In some children, they seem to have less ADH at night. Their kidneys continue to produce urine faster than others. These bedwetters also go into deeper sleep, not able to feel that their bladder is getting full. At last, the bladder releases the urine and soaks everything.

Many parents have tried everything to stop bedwetting. Children have been punished; but it doesn’t work. Moreover, it can be harmful and result in poor self-esteem. Parents have tried wakening their children in the middle of night to pee. Sometimes it does prevent bedwetting, but not always.

Alarms have been designed to treat bedwetting. They can detect just a few drops of urine, and make a loud noise to wake up the child. Unfortunately, many children are in such deep sleep that they don’t wake up, while the alarm wakes up everyone else. It can be useful if the whole family is motivated to try. It can ‘cure’ bedwetting in less than 50% of children after more than 3 months.

A medicine called DDAVP (a synthetic form of ADH) can be taken one hour before bedtime. It is effective as long as the child is taking the medicine, but it doesn’t cure the problem. It is useful for camping and sleepovers, when bedwetting is going to cause embarrassment and teasing.

Most of the time, I advise parents of these children to be patient; bedwetting is a maturation issue.
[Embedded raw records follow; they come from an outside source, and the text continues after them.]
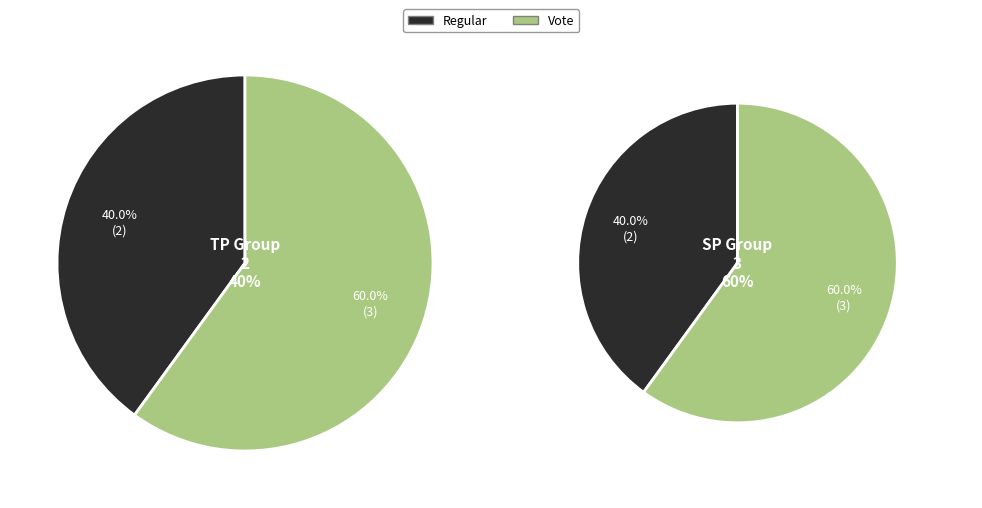

To the nearest percent, what percentage of the pie is Vote?

60%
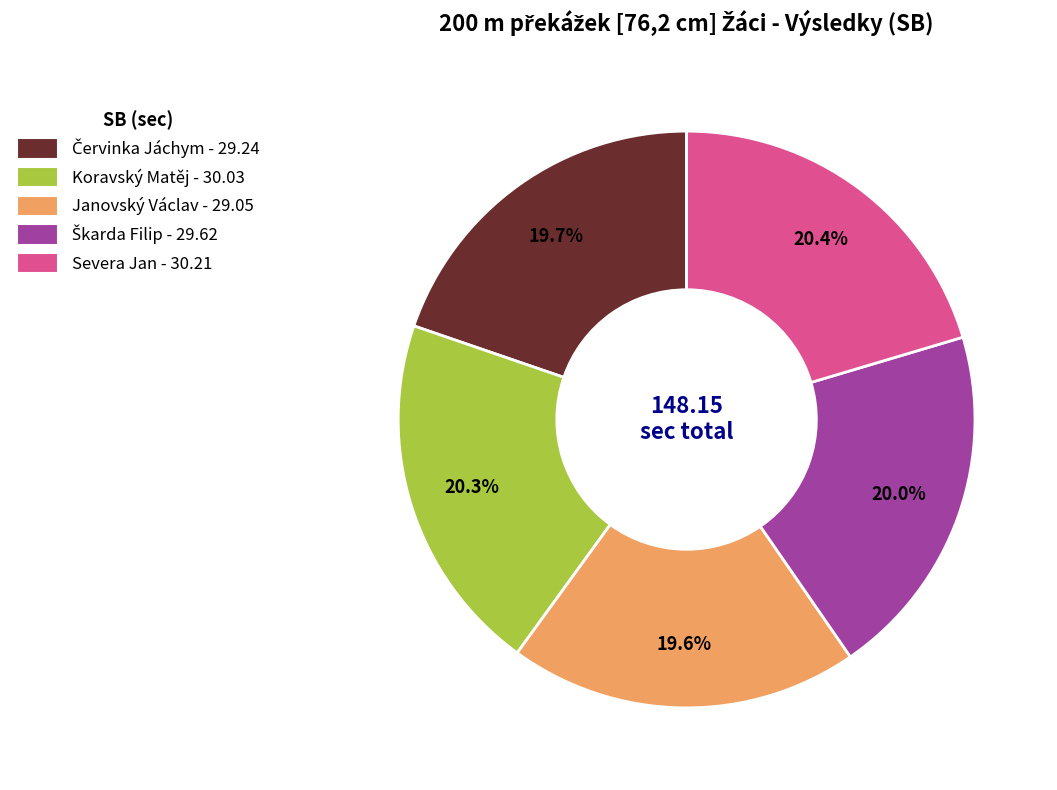

Does any single category account for the majority?

No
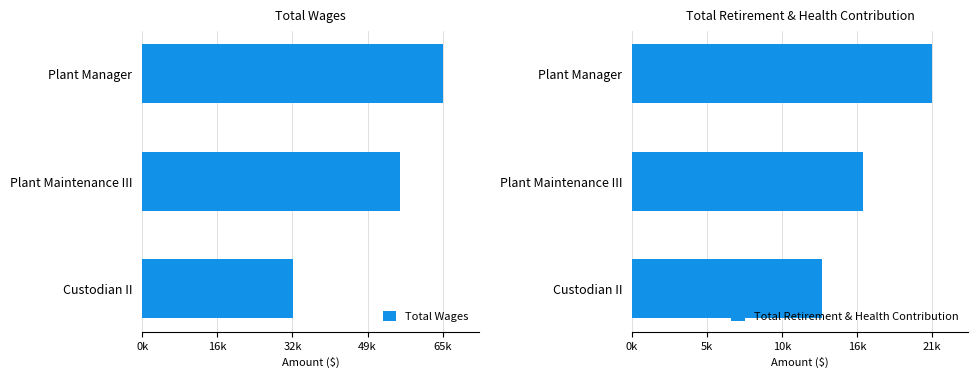

What are all the series names shown in the legend?

Total Wages, Total Retirement & Health Contribution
They cannot feel their full bladder when they are in deep sleep. When they get older, their sleep is naturally less deep, and they will wake up when they feel that their bladder is full. Over time, they wet the bed less and less frequently. Finally, they are ‘cured.’

In the meantime, parents can restrict fluid at and after supper. Children should go to pee before bedtime. I don’t encourage wakening children up to pee in the middle of the night, but many parents do it anyway.

In the morning, children can help to change bedsheets and blankets, take a shower, and put all these items in the washer. This will increase their sense of responsibility and be part of the solution. When he is finally cured, your family can celebrate his success.